The article on checkout friction and the specific form fields costing you bookings gets into the mechanics of what happens after someone clicks “Book Now” - but the work before that click matters just as much.
Use schema markup so Google shows your price in search results
When you display pricing in a structured way on your trip pages, you can also communicate it to Google via schema markup. The result: rich snippets showing stars, price ranges, and availability directly in search results - before someone even clicks to your site.
A visitor searching for whitewater rafting in Grand Canyon who sees your result with a price and a 4.8-star rating next to it has already answered one of their core questions. That’s a higher-intent click.
FareHarbor, Peek Pro, and Rezdy inject some schema automatically through the booking widget, but it doesn’t always surface the right structured data for the trip page itself. Getting this right for your primary trip pages is worth the hour it takes.
The guide to rich snippets for outdoor businesses covers the technical setup in detail.
Pricing display mistakes that reliably lose bookings
“Call for pricing” on standard trips is probably the single worst offender.

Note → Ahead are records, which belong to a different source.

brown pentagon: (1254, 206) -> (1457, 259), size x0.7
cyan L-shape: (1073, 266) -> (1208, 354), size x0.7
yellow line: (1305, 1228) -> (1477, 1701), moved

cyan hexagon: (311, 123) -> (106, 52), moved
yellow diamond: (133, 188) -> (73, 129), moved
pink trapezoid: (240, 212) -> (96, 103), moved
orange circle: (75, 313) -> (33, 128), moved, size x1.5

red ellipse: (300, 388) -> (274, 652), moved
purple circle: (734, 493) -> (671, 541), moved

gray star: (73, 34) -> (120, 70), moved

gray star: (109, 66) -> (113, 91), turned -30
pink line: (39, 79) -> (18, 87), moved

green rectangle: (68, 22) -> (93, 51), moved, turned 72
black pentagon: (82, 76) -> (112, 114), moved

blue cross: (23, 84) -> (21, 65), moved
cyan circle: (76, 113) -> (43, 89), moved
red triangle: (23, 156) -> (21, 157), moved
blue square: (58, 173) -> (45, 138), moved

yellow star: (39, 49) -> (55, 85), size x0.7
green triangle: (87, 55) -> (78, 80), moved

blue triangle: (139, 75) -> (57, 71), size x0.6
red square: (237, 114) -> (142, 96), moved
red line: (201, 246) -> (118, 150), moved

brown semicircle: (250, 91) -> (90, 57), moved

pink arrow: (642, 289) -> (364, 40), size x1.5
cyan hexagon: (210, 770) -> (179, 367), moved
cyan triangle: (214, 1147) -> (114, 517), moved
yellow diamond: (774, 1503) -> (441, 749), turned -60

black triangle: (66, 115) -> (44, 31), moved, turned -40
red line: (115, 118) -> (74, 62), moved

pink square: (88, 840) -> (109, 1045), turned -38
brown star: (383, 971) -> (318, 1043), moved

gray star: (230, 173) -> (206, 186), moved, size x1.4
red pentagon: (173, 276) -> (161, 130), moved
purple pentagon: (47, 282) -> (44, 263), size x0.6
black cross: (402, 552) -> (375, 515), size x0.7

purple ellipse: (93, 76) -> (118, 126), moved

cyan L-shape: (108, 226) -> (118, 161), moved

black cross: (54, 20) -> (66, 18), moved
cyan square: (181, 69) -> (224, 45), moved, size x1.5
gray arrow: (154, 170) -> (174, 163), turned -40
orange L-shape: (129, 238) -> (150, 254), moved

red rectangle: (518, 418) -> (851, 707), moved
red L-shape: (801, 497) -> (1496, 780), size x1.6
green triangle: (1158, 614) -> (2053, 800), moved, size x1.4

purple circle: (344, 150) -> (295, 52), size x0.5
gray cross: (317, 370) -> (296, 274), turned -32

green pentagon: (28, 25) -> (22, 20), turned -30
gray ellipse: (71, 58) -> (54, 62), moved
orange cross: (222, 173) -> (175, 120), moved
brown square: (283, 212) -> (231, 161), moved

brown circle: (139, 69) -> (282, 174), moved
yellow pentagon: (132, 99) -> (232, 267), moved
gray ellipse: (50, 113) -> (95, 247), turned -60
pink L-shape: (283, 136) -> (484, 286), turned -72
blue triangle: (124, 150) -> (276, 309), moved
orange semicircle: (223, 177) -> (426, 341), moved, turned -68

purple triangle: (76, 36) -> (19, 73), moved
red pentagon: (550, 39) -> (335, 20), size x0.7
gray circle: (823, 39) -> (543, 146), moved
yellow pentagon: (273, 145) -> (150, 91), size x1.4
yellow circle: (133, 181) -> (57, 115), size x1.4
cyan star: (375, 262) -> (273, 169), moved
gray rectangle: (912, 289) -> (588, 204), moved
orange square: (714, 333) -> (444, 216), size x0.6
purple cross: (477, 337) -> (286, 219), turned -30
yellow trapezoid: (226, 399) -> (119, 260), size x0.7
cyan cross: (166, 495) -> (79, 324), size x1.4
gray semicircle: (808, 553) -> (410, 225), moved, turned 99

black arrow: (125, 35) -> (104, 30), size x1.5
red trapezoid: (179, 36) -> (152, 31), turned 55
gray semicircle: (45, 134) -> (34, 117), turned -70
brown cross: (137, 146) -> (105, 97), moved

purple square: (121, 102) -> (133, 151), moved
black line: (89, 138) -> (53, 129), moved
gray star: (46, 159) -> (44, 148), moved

Unless every trip is genuinely custom, it signals that your pricing isn’t organized or that you’re setting up for a hard sell. Visitors don’t call. They leave.
Wide price ranges are nearly as bad. “$50-$500 depending on group size and season” communicates nothing. Show the most common scenario: “$149/person for groups of 2-6, private trips from $499.”
Hiding fees until checkout is what creates the 85% abandonment rate. If there’s a booking fee, a fuel surcharge, a state park entrance fee, or a gear rental add-on, name it on the trip page - in the pricing section, not the fine print. Visitors who hit a surprise charge at checkout rarely complete the booking and rarely come back.
Inconsistent pricing between your site and OTA listings is more common than it should be. It creates confusion and volume support tickets. Keep them aligned, or explicitly note any difference.
The design of the pricing page itself - the visual layout, CTA placement, and trust signals around the price - is a separate lever worth reviewing once the content is right.
Tie pricing to the experience, not just the activity
The framing around a price signals quality before anyone reads the number. “Raft trip - $99” is a commodity. “Half-day Colorado River raft with licensed guide, gear, and shuttle from Moab - from $149/person” is a specific experience that happens to cost a specific amount.
Operators who consistently convert visitors describe their trips the way a knowledgeable friend would: specific about the place, the logistics, and what makes it worth the price. They’re not defensive about the cost. They’re clear about what it buys.
If you’ve spent years building knowledge of a river, a trail, or a fishery, that expertise has real value. Your pricing page is one place to demonstrate that - not by saying it, but by showing the specificity that only comes from actually doing the work.
Pull up one of your trip pages right now. Find the price. If it takes more than three seconds, visitors are leaving before they find it too.